El Presidente séduit, du début à la fin: mise en scène très soignée, création réussie d'une ambiance, acteurs convaincants, unité de ton et cohérence entre les différentes intrigues, message politique et dénonciation. Autant d'indicateurs d'un film maîtrisé.
Commençons par ce qui nous a davantage plu dans El Presidente: sa mise en scène géniale, audacieuse et très peaufinée, influencée bien sûr par Kubrick mais sans les travellings arrières qui sont sa marque de fabrique. De travelling il est néanmoins souvent question tant Santiago Mitre y a recours, toujours à bon escient. On pense ainsi à celui, latéral, qui en guise de présentation, filme le discours de Castex, chef des cabinets des ministres et bras droit du président, avant de s'arrêter sur un reflet sur une vitre pour montrer en symétrie la secrétaire du président comme un personnage agissant dans l'ombre et enfin glissant sur un tableau représentant une assemblée d'hommes politiques débattant et zoomant sur l'un d'entre eux qui nous regarde (l'admoniteur), nous, public, nous invitant à participer, à pénétrer dans le film. Ou bien celui, magnifique, (arrière cette fois-ci, mais ascendant) défocalisant la photo des chefs d'état pour montrer les hauts sommets de la cordillère des Andes comme pour passer de la pointe de l'iceberg à tout un monde gigantesque et secret se cachant derrière.
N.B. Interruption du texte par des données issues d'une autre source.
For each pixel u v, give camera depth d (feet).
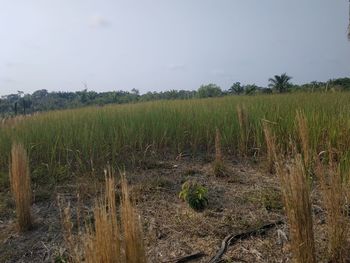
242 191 16.93
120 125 27.14
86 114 34.63
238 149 23.61
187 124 27.45
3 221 15.26
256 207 14.92
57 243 12.97
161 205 15.74
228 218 14.03
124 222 7.44
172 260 11.34
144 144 26.16
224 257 11.28
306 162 15.06
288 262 10.67
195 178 19.45
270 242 11.97
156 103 45.32
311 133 20.20
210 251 11.81
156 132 25.82
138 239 7.44
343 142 18.47
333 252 10.08
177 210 15.17
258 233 12.61
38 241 13.26
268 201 15.06
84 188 18.06
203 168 21.45
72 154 23.25
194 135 26.25
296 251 8.94
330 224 10.21
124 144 25.29
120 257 7.30
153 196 16.79
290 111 25.95
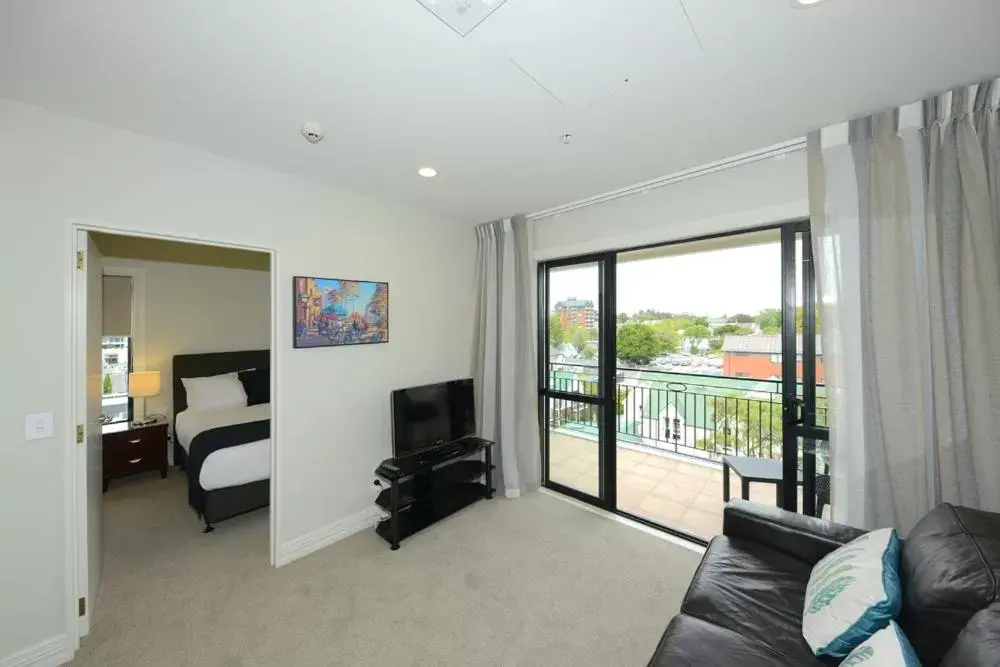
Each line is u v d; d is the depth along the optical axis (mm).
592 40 1302
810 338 2174
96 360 2203
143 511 3139
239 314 4734
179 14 1176
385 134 1963
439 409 3154
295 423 2525
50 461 1732
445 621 1942
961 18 1199
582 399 3252
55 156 1732
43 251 1709
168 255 4020
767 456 3357
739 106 1714
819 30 1257
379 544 2652
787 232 2229
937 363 1605
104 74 1477
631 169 2391
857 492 1815
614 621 1941
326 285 2650
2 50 1325
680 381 3932
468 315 3713
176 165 2059
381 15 1187
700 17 1198
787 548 1666
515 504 3227
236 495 2889
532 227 3443
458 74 1489
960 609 998
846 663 1034
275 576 2305
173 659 1722
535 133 1951
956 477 1579
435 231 3400
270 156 2223
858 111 1756
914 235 1702
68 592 1760
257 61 1408
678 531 2752
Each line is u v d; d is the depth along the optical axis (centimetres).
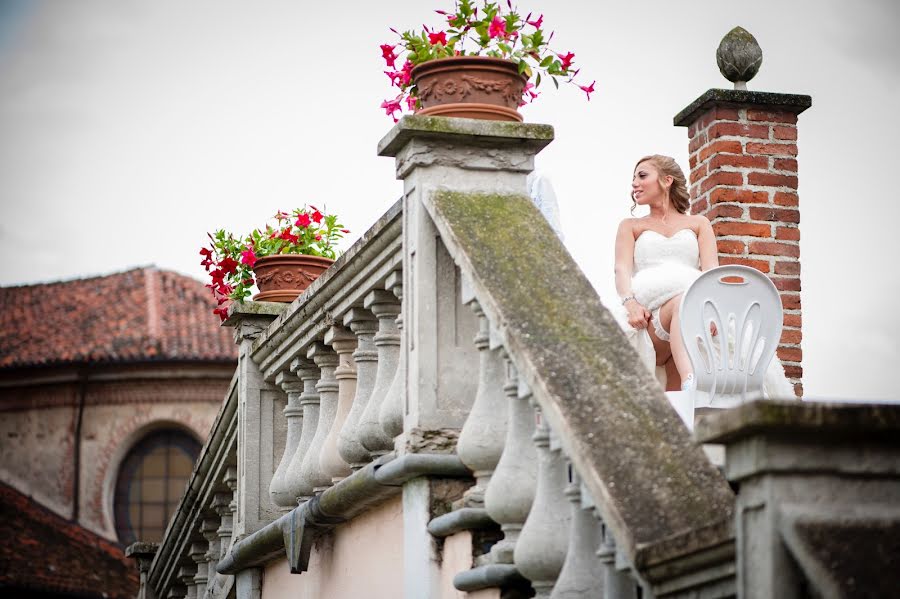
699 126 1191
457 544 597
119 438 4334
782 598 367
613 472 442
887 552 363
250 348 971
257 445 960
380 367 716
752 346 744
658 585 423
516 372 542
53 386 4400
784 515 368
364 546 733
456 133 642
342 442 736
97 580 4175
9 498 4331
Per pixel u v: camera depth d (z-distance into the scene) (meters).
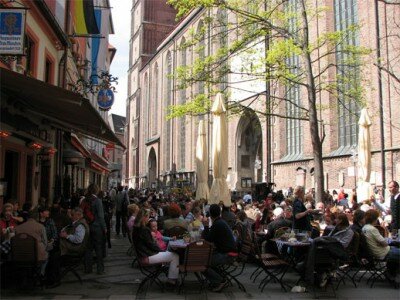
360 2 28.72
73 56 24.02
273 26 17.12
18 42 10.34
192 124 58.88
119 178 108.62
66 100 9.78
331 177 30.86
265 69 17.83
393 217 10.30
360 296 8.06
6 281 8.71
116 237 19.14
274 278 8.77
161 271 8.78
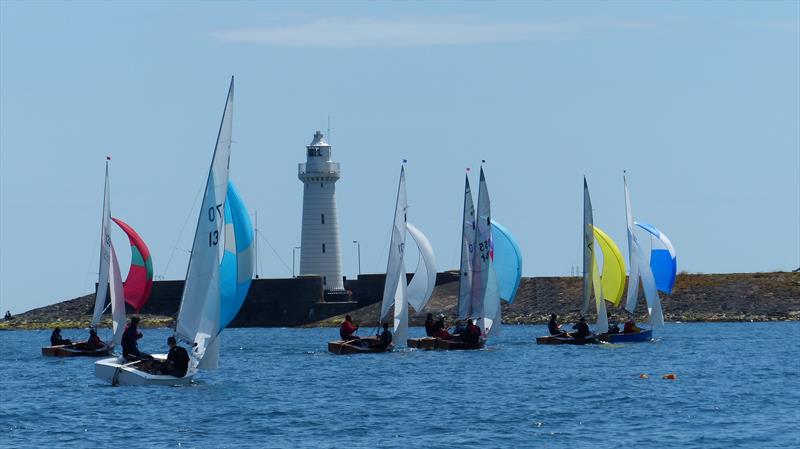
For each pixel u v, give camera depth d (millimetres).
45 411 173500
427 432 156750
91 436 153500
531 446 146375
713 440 149125
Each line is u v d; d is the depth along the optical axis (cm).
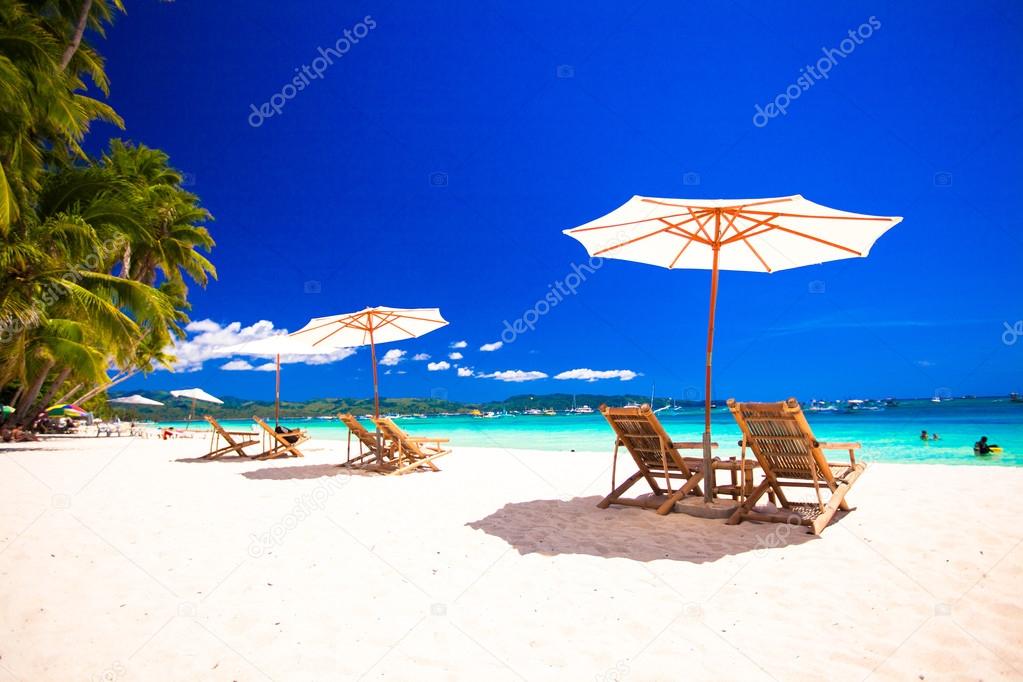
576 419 6100
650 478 581
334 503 617
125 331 1413
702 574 359
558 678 237
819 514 454
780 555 391
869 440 2105
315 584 353
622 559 392
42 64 1168
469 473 889
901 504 527
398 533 475
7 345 1325
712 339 539
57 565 391
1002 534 416
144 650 265
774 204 466
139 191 1666
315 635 281
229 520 532
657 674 238
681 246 607
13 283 1238
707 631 278
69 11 1605
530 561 393
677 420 4856
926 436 2097
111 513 567
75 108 1283
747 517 481
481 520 522
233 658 257
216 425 1219
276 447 1244
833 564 369
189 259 2314
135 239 1608
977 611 294
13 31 1130
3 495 686
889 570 354
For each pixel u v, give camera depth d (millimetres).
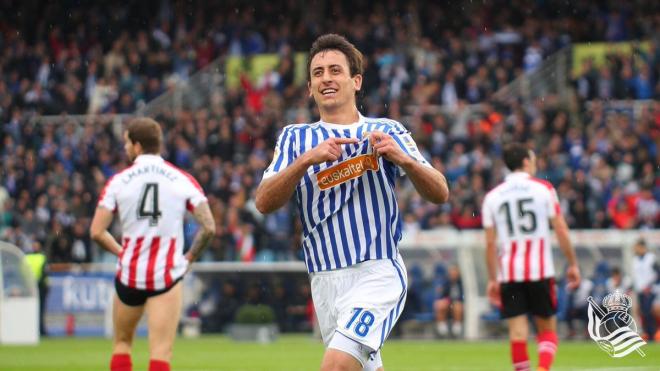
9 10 61406
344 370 9898
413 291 36344
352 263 10250
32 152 49156
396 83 52531
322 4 61469
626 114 48594
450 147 46812
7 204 43438
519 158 18766
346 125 10586
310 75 10789
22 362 25188
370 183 10328
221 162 47562
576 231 35969
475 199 41406
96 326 37625
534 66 55094
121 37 60594
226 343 33094
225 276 38000
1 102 53719
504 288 18469
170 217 14352
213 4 62281
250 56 56062
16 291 33875
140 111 52875
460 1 60062
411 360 25734
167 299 14227
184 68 58656
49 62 59375
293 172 9844
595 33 58094
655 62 52094
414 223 40000
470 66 53844
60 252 40656
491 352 28812
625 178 44438
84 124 51156
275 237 40156
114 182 14398
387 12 60375
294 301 37688
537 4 59500
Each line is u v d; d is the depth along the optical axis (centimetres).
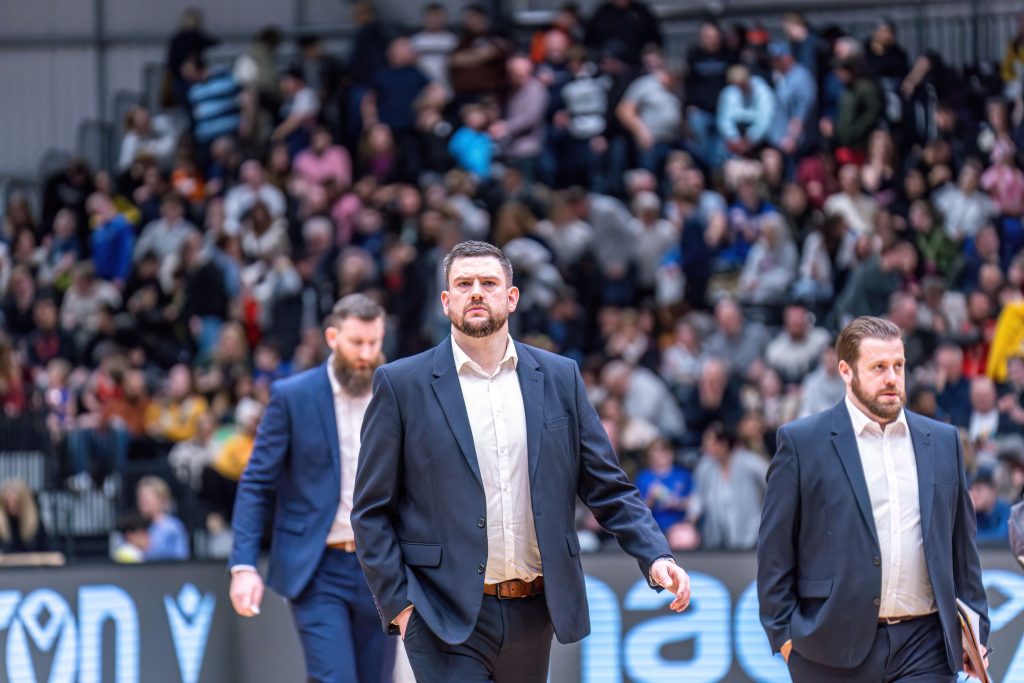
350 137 2575
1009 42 2623
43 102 3306
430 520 750
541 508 747
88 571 1253
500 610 750
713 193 2308
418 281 2211
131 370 2089
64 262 2586
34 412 1853
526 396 759
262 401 2008
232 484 1747
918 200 2347
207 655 1273
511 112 2486
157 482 1661
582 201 2262
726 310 2048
Enfin, comment ne pas penser penser au Shining de Kubrick avec ce travelling avant suffocant progressant le long du couloir étroit de l'hôtel jusqu'au visage de la fille, ou encore avec ces routes en lacets symbolisant ici la complexité des intrigues entremêlées du monde politique?
De Kubrick, il est encore question avec le lieu de tournage choisi, cet hôtel isolé au milieu des montagnes, rappelant aussi Shining, mais ici lieu caché et placé dans une position supérieure où se joue le destin d'un continent, participant à créer une ambiance mystérieuse de thriller politique où se mêlent les intrigues dans un monde cynique où la manipulation et les mensonges d'état desservent un climat latent de paranoïa. Le mélange des sphères privée / publique va d'ailleurs dans ce sens, lorsqu'un membre de la famille s'immisce dans les affaires politiques. Ce va-et-vient entre l'intime et le collectif possède aussi l'avantage de toucher un public plus large (plus féminin surtout) et donc de ne pas s'enfermer exclusivement dans l'intrigue politique au profit de l'intrigue secondaire de la fille (l'excellente Dolores Fonzi) avec une légère incursion dans le fantastique. En détriment, nous regretterons un certain manque de profondeur, un traitement un peu superficiel de la question politique. Néanmoins, après ce petit écart narratif, Mitre revient sur le thème principal, avec une grande force dénonciatrice, en révélant des dérives créées par le libéralisme économique et le pouvoir des lobbys. Certaines références, si elles ne sont pas vraies, sont très vraisemblables, rappelant hélas bien des faits réels (le président Brésilien apparaît comme un mélange de Dina Roussef et Lula, le président Mexicain comme toujours aux pieds des États-Unis, la manipulation du gouvernement américain et leur infiltration dans les gouvernements latinos).
Un très bon moment de cinéma donc, grâce à ce jeune cinéaste argentin (38 ans à peine) dont on n'a certainement pas fini d'entendre parler.